With a beautiful, angelic voice, and influences ranging from fairly standard, female singer-songwriter folk to African chant, Mary Sarah employs a new twist on vague terms like "new age" and "world music". In place of the mushy, forced emotions that usually come with the worst of new age sounds, Mary Sarah's songs are stark and raw, with genuine intimacy.

The first two, nicely contrasting tracks are the album's most innovative moments. The title track," Oh, We," -- at once loose, bare, spiritual and emotional -- sets a high standard; it's centered on a deep, quivering piano rhythm, with subtle guitar arpeggios and higher piano notes burrowing free of the instrumental muddle. Sarah's voice, which is effectively highlighted by Danys Levasseur's backing vocals, gracefully soars above the arrangement, encouraging a sort of free-spirited levity. "Kie Mu Ficae" follows with a delicate yet playful hierarchy of light beats and hand-claps. Its lack of melodic instruments puts the spotlight on Mary Sarah, who sings in a joyful, staccato-styled African chant-like style.

"O Note of O" and "Never Thought" compress these styles into edible cubes, recalling the work of more conventional female singer-songwriters like Des'ree. Sarah's voice remains the focal point, but unlike the two openers, she portrays more strength than delicacy. Production tricks continually highlight her voice's power: there are blissful sections of "O Note of O" where a few subtle bass tracks are added to the driving, piano bass line, while Sarah's voice abruptly rises by an octave. Such changes catch you off guard, and make you more sensitive to the ebb and flow of Mary Sarah's music. "Never Thought"'s electric guitars give its opening a relatively conventional sound, which quickly grows more unique as Sarah adds textural chanting beneath the main lyrics.

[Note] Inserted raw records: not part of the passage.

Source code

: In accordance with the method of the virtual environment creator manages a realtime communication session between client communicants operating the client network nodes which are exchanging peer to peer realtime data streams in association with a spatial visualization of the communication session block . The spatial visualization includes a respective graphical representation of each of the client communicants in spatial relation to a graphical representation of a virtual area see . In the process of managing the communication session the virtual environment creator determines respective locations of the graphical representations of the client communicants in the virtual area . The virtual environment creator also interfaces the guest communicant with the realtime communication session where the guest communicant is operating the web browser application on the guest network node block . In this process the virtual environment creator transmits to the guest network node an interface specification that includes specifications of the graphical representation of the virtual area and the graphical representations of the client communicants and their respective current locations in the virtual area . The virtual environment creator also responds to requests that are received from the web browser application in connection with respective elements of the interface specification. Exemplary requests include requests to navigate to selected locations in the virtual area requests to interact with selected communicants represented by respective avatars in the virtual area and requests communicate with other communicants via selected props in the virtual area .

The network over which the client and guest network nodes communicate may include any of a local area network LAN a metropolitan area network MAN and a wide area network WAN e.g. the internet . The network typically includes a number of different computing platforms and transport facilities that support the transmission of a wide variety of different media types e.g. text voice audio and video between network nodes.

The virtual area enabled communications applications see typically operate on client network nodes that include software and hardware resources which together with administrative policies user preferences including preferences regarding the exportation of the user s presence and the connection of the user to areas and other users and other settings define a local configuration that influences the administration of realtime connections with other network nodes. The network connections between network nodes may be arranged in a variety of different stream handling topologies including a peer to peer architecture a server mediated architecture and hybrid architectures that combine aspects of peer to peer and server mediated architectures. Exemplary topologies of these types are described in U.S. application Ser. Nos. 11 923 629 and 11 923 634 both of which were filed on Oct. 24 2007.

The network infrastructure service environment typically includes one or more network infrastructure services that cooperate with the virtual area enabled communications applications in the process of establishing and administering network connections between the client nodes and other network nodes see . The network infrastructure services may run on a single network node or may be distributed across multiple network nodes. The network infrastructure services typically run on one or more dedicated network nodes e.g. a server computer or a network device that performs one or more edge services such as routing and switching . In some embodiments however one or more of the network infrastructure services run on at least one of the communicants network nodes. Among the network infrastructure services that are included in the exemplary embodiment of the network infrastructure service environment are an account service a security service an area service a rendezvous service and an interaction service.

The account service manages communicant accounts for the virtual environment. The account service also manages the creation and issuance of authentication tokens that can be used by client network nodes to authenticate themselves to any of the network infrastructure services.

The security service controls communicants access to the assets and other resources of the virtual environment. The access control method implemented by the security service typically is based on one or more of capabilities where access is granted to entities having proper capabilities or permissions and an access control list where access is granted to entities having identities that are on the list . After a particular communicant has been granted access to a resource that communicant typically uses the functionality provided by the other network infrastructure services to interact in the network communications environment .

To her credit, Sarah has taken a lot of risks on Oh, We, and pretty much all of them pay off. She applies a natural sense of intimacy to tribal styles without making any of it sound artificial or forced. According to her website, both she and her two backing musicians actually have a much broader range of influences than are represented here, ranging from electronica to Brazilian and Sephardic sounds. I'll be interested to see if they can meld those genres in future albums.

-- Josh Kazman


I Just Can't Say (pre-production Feb/2011 release)
Independent Songwriter Compilations (2008-09)
Oh, We (2004)
O (2001)
Sea Fire Burn (1998)
Blade of Love (1996)
Night Vision - A Rock Opera (1994)

Heard on iTunes, National Digital Distribution, 251 domestic US stations, Canada & Europe



Heralded as, "the voice of the world," by Jim Bohen of The Star Ledger, Sarah has often been cited for the scope and emotion in her voice, the novelty of her lyrics, and compared to the likes of Kate Bush, Sinead O'Conner and Lisa Gerrard.

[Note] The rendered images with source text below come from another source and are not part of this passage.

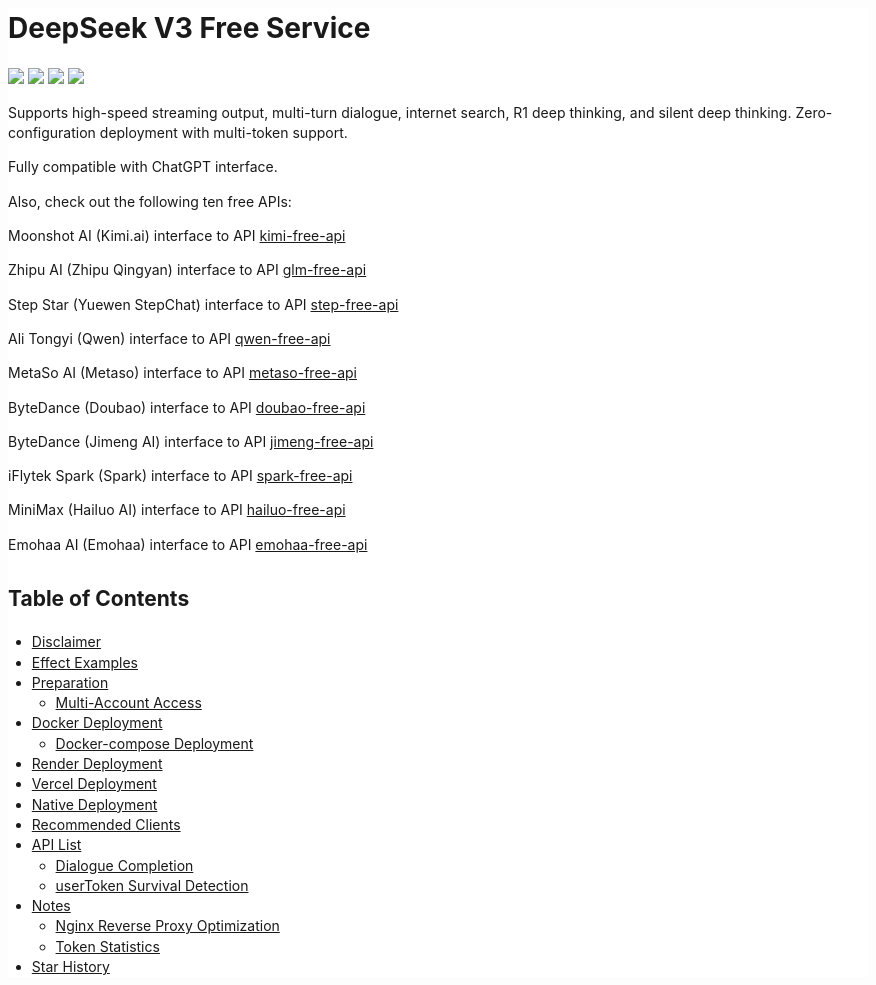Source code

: # DeepSeek V3 Free Service

[![](https://img.shields.io/github/license/llm-red-team/deepseek-free-api.svg)](LICENSE)
![](https://img.shields.io/github/stars/llm-red-team/deepseek-free-api.svg)
![](https://img.shields.io/github/forks/llm-red-team/deepseek-free-api.svg)
![](https://img.shields.io/docker/pulls/vinlic/deepseek-free-api.svg)

Supports high-speed streaming output, multi-turn dialogue, internet search, R1 deep thinking, and silent deep thinking. Zero-configuration deployment with multi-token support.

Fully compatible with ChatGPT interface.

Also, check out the following ten free APIs:

Moonshot AI (Kimi.ai) interface to API [kimi-free-api](https://github.com/LLM-Red-Team/kimi-free-api)

Zhipu AI (Zhipu Qingyan) interface to API [glm-free-api](https://github.com/LLM-Red-Team/glm-free-api)

Step Star (Yuewen StepChat) interface to API [step-free-api](https://github.com/LLM-Red-Team/step-free-api)

Ali Tongyi (Qwen) interface to API [qwen-free-api](https://github.com/LLM-Red-Team/qwen-free-api)

MetaSo AI (Metaso) interface to API [metaso-free-api](https://github.com/LLM-Red-Team/metaso-free-api)

ByteDance (Doubao) interface to API [doubao-free-api](https://github.com/LLM-Red-Team/doubao-free-api)

ByteDance (Jimeng AI) interface to API [jimeng-free-api](https://github.com/LLM-Red-Team/jimeng-free-api)

iFlytek Spark (Spark) interface to API [spark-free-api](https://github.com/LLM-Red-Team/spark-free-api)

MiniMax (Hailuo AI) interface to API [hailuo-free-api](https://github.com/LLM-Red-Team/hailuo-free-api)

Emohaa AI (Emohaa) interface to API [emohaa-free-api](https://github.com/LLM-Red-Team/emohaa-free-api)

## Table of Contents

* [Disclaimer](#disclaimer)
* [Effect Examples](#effect-examples)
* [Preparation](#preparation)
  * [Multi-Account Access](#multi-account-access)
* [Docker Deployment](#docker-deployment)
  * [Docker-compose Deployment](#docker-compose-deployment)
* [Render Deployment](#render-deployment)
* [Vercel Deployment](#vercel-deployment)
* [Native Deployment](#native-deployment)
* [Recommended Clients](#recommended-clients)
* [API List](#api-list)
  * [Dialogue Completion](#dialogue-completion)
  * [userToken Survival Detection](#usertoken-survival-detection)
* [Notes](#notes)
  * [Nginx Reverse Proxy Optimization](#nginx-reverse-proxy-optimization)
  * [Token Statistics](#token-statistics)
* [Star History](#star-history)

For the past 14 years, Sarah, who began singing at the age of 11, has worked across Canadian/US borders, with producer Danys Levasseur, a multi-instrumentalist and composer, with whom she enjoyed a prolific musical relationship, creating a unique ambient- world sound and releasing three CDs, "Sea Fire Burn," "O," and "Oh, We."

From this work came live performance collaborations, involving world musicians who were drawn to the evocative, emotional soundscapes created by Sarah and Levasseur. More music poured forth from the duo, opening up a diverse repertoire ranging from Blues to Film Soundtracks.

Continuing the work in 2009, Sarah began a cyber collaboration with composer and producer, Gianluca Quartulli of Bari, Italy, who was fascinated by Sarah's voice and sensibility, and she, his compositions. With the vision of multi-cultural collaboration, Sarah invited 8 artists from 8 different countries to collaborate; writing the music and she the lyrics. Gianluca signed on as engineer and producer and together, ONE WORLD TREE PRODUCTIONS was born.

Slated for release in February, 2011 - "I Just Can't Say," will be the first volume in a series of releases that will explore the use of music to bring people into a deeper connection with each other and an, "ear to the ground," experience of our inspired diversity." Together, Quartulli and Sarah are impassioned to create a forum of multi-cultural work that opens relationships and artistic possibilities.